Adamlardan biri bana bakıp güldü ve "O güzel gözlerini kapat. Gözlerini kapatacağız açık şekilde kapatmayalım." Pişkin pişkin gülerken sinirle elindeki siyah örtüyü alıp kendim bağladım gözlerimi. Bunlara maskara olacağımı nereden çıkardınız?

Araba bir an ani fren yaptı ve silah sesleri duyuldu. Herkes yavaşça inerken gözlerimi açtım ve birinin belindeki silahı kaptım. Kendimi korumam gerekiyordu sonuçta karşı taraftaki adamlar ile çatışırken arabadan takım elbiseli bir adam çıktı. Herkes çatışmayı bırakmış adamı seyrediyordu. Adam ilk kahkaha attı ve gözlerini elimdeki silaha dikti.

"Hey! Onunla beni mi vuracaksın gerçekten?!" Elimdeki silaha baktığımda silahı tam ona doğrulttuğumu fark ettim. İndirdiğimi falan düşünüyorsunuz tam tersi ona birkaç adım yaklaştım. O da bana yaklaşıyordu. Silahı tam alnına dayadığımda konuştum. "Gerekirse evet." Tamam katil olmak isteyeceğim son şeydi. Ama gerekirse bunu yapardım çünkü babam bana bunu öğretmişti.

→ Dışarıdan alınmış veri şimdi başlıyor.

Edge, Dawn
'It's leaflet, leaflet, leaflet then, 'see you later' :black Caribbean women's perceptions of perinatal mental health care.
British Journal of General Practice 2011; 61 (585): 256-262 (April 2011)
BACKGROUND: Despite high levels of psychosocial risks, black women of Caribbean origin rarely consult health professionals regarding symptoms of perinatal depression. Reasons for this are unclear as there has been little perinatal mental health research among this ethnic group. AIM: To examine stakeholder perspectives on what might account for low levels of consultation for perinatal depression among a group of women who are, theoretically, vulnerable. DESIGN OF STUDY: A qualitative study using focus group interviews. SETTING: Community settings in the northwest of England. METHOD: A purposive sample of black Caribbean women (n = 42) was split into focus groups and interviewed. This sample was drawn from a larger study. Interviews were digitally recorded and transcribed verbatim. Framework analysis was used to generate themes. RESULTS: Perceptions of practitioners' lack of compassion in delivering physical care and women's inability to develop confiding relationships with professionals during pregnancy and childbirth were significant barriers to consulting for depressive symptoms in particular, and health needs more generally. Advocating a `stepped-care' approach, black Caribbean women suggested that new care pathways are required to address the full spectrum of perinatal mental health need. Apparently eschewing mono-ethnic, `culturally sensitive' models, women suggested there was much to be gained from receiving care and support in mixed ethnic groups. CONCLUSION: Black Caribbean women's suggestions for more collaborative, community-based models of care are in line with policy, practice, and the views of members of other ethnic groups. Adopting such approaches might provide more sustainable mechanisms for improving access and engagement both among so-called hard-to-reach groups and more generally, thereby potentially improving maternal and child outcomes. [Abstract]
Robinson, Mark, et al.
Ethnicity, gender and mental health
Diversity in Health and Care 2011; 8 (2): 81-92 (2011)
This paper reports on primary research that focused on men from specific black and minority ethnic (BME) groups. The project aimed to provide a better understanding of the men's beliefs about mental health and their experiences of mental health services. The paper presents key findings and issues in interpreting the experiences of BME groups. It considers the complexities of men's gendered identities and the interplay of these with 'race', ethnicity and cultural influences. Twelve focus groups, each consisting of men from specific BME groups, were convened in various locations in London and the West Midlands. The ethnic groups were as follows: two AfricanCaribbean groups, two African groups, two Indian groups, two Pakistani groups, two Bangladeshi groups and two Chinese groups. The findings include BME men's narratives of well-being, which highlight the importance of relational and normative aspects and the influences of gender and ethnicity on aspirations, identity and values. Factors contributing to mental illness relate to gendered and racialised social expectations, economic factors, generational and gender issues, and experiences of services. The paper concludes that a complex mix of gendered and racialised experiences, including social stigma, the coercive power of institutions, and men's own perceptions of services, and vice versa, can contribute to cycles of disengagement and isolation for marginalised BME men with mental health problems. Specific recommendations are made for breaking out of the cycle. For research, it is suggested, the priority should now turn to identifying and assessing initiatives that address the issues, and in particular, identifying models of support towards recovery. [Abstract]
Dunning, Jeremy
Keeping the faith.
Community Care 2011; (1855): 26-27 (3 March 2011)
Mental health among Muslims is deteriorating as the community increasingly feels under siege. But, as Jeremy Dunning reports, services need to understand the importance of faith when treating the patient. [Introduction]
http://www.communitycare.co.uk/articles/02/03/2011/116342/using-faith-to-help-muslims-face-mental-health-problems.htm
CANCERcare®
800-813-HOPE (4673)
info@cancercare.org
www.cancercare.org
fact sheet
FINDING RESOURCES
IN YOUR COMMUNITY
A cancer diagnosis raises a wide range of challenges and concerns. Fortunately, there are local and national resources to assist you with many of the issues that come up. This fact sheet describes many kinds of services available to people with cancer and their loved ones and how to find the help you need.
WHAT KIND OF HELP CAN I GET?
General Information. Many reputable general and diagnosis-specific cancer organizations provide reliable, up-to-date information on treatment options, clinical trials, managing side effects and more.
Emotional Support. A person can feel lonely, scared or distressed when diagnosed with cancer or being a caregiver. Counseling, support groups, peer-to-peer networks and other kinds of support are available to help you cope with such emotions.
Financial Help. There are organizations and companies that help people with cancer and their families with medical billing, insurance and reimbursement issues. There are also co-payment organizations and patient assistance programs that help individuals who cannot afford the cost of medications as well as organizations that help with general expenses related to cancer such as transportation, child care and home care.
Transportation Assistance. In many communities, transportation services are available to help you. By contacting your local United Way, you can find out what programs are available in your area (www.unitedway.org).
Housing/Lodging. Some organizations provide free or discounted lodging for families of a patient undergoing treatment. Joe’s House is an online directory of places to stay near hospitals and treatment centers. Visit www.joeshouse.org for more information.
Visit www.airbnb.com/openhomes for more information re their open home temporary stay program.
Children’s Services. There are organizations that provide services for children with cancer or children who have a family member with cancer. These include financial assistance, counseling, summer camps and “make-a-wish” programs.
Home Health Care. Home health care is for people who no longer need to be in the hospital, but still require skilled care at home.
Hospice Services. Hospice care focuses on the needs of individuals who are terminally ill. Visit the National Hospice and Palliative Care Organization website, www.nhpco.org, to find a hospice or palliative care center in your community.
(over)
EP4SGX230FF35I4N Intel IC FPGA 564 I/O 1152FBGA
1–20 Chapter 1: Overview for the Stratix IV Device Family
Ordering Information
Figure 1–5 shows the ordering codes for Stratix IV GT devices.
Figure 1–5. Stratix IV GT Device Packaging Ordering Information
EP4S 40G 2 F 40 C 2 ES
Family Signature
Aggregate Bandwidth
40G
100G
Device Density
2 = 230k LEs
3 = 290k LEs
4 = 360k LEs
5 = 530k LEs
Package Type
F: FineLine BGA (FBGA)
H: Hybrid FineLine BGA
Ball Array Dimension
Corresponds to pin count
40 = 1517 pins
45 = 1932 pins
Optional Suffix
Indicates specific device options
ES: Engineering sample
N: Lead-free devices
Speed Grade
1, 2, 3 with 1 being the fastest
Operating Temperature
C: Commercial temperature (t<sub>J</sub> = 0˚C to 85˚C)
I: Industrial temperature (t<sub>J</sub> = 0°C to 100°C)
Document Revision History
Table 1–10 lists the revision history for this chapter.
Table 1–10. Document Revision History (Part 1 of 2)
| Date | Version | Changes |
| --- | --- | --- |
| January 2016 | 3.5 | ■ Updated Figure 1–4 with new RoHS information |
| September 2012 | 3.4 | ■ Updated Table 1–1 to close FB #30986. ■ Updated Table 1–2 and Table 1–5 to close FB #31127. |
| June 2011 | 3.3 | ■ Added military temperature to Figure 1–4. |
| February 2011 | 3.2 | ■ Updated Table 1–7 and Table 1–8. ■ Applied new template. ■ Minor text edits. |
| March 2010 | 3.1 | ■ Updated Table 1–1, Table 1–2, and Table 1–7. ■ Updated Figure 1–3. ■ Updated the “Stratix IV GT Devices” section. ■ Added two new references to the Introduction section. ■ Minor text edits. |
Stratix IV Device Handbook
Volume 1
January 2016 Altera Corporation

Herkes arasında kıkırdadığında göğsümde kırmızı nokta belirdi. Gözlerim irice açılmış etrafa bakıyordum. Herkes irice gözlerini açmış tetikçiyi arıyordu. Tam o anda bize yaklaşık 900 metre uzaklıkta olan tetikçiyi görmemle elimdeki silahı ona doğrulttum. Ona sıkamazdım yani elimdeki bir tabancaydı tutturma olasılığım çok azdı. Bu yüzden var gücümle koşup arabanın arkasına saklandım. Aynı anda bas bağırıyordum.

"HADİ AMA DOSTUM GÜCÜN BANA MI YETİYOR? NEDEN ORTAYA ÇIKMIYORSUN?! O SİLAHI BİR YERİNE SOKARIM DUYDUN MU BENİ? ŞİMDİ AZICIK CESARETİN VARSA BURAYA GEL!" Herkes beni izlerken yabancı arabadan inip bana yaklaştı.

"Sen O'sun!" Anlamsız gözler ile ona baktım.

"Sen Şehit Harun Aslan'ın kızı hemşire Doğa Aslan'sın!" Yutkunup başımla onu onayladım. Sonra tüm gözlerde gözlerimi gezdirdim. İşaret parmağım ile onları işaret edip konuşmaya başladım. "Hepiniz bana açıklama yapmak zorundasınız!" Ardından yabancıya döndüm. "Özellikle sen!" Yabancı işaret parmağını dudağına götürüp "Şşş!" dedi. "Ah be Doğa siz hemşireler sessiz olmamızı istemez misiniz? Neden sen bu kadar çok konuşuyorsun? Bu resmen haksızlık ama!"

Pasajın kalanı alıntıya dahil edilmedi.